Burma's last royal capital is only 150 years old. King Mindon founded the city between 1857 and 1861, soon after deposing his half-brother Pagan Min and taking the throne. The pious Mindon, who thought he had achieved enlightenment himself, founded the city to fulfill an ancient prophecy. According to the legend, Buddha visited Mandalay Hill with his disciple Ananda and proclaimed that 2,400 years after his passing, a metropolis of Buddhist education would be founded at the base of the hill.

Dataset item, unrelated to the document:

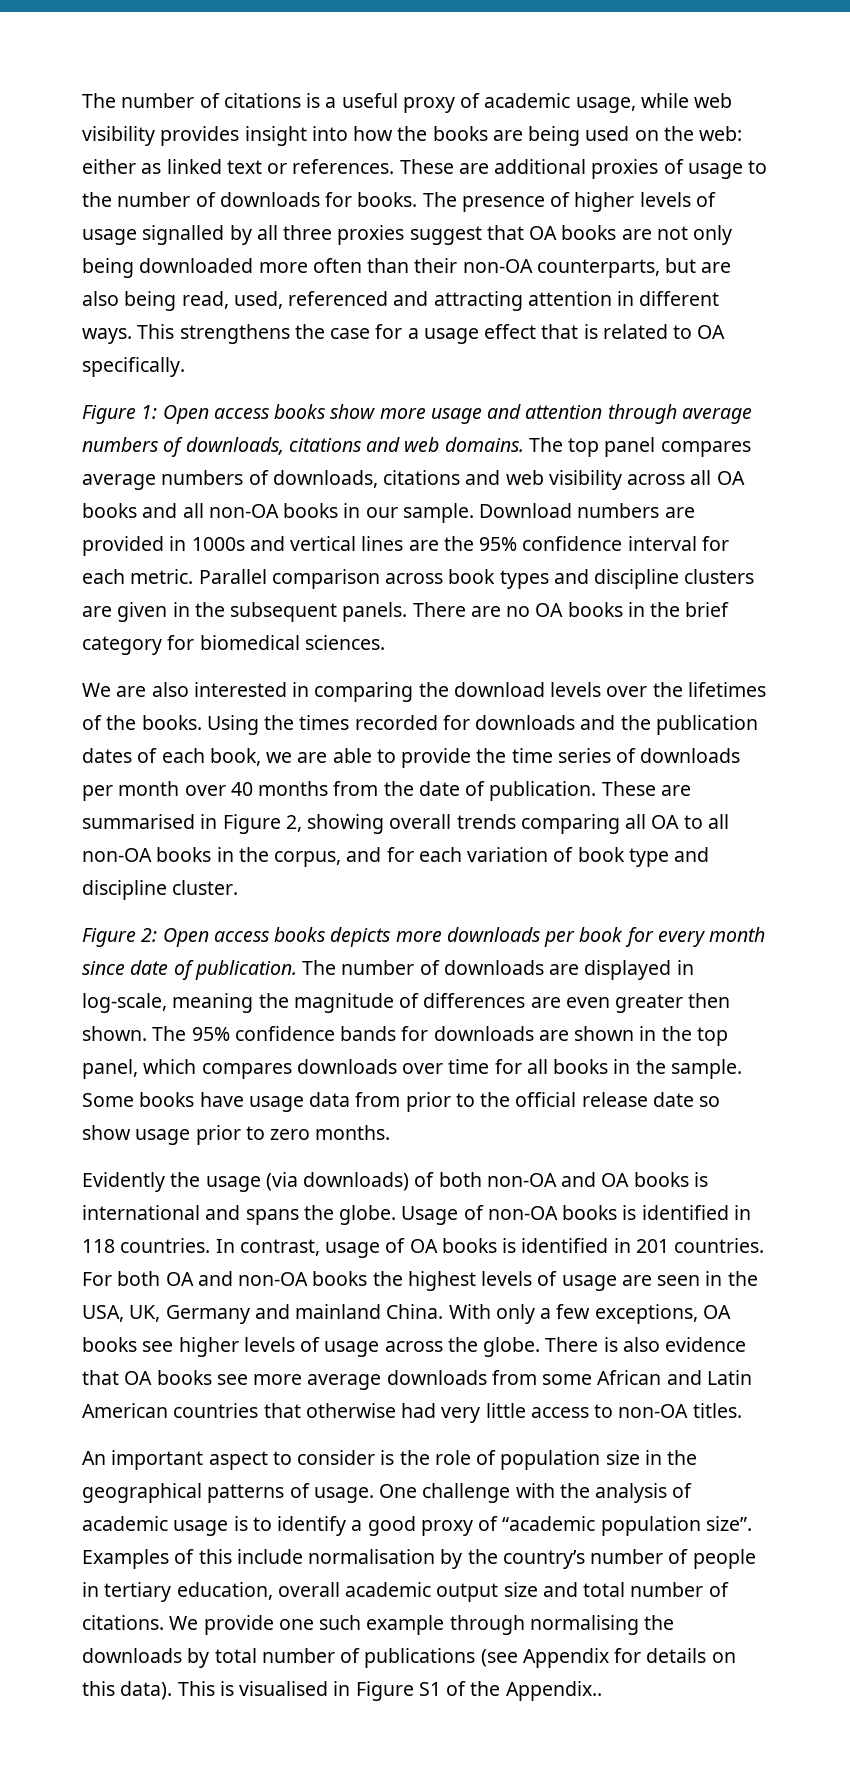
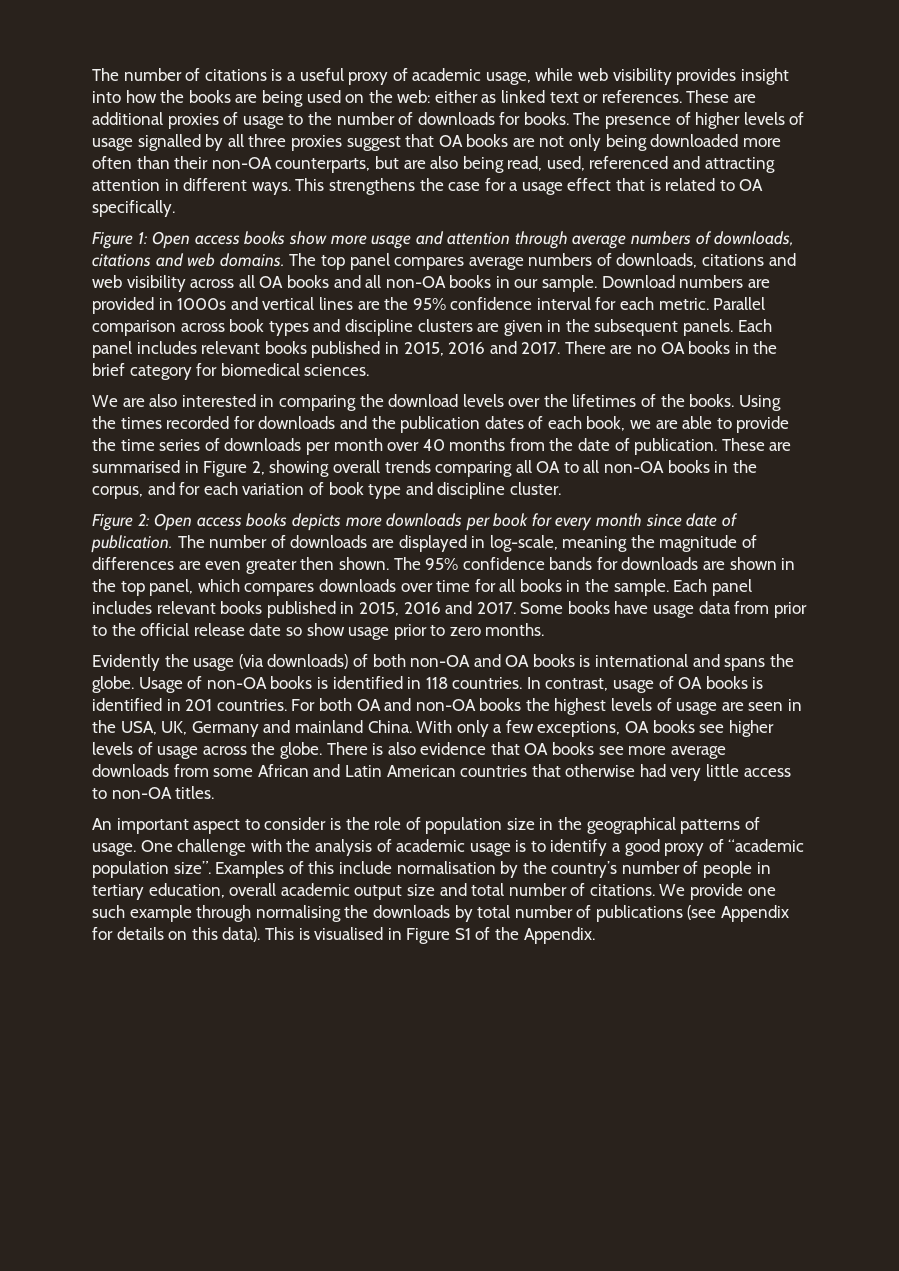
(408, 612) none -> [737,319,772,332] [92,341,561,358] Each panel includes relevant books published in 2015, 2016 and 2017.
(742, 1069) none -> [673,579,752,596] [92,601,516,618] Each panel includes relevant books published in 2015, 2016 and 2017.
[505,1681,602,1701] Appendix.. -> [523,927,595,944] Appendix.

At the center of his new city, Mindon put his own grand Royal Palace, hidden behind an 8 kilometer long wall and moat. At the base of the hill, he built the Kuthodaw Pagoda, which houses the first complete compilation of the Buddhist 'bible', the Tripitaka, carved onto 729 marble tablets, each housed in its own small pagoda.
The buildings of Mindon's Royal Palace were destroyed during World War II, except for the Shwe Nandaw Kyaung, which had been moved outside of the palace walls after Mindon's death, and later turned into a temple. This intricately carved gilded teak wood building will give you some idea of the grandeur of Mindon's "Golden City."
Even before the founding of Mandalay, there was already an important temple in the area. The Maha Muni Pagoda houses Mandalay's most revered Buddha image.
Archaeological Zone Entrance Fees
An entrance fee of US$10 must be paid by each person visiting Mandalay. The fee may be paid on arrival at the airport. The ticket will be checked and stamped at the Royal Palace, Kuthodaw Pagoda and Shwe Nandaw Kyaung temple.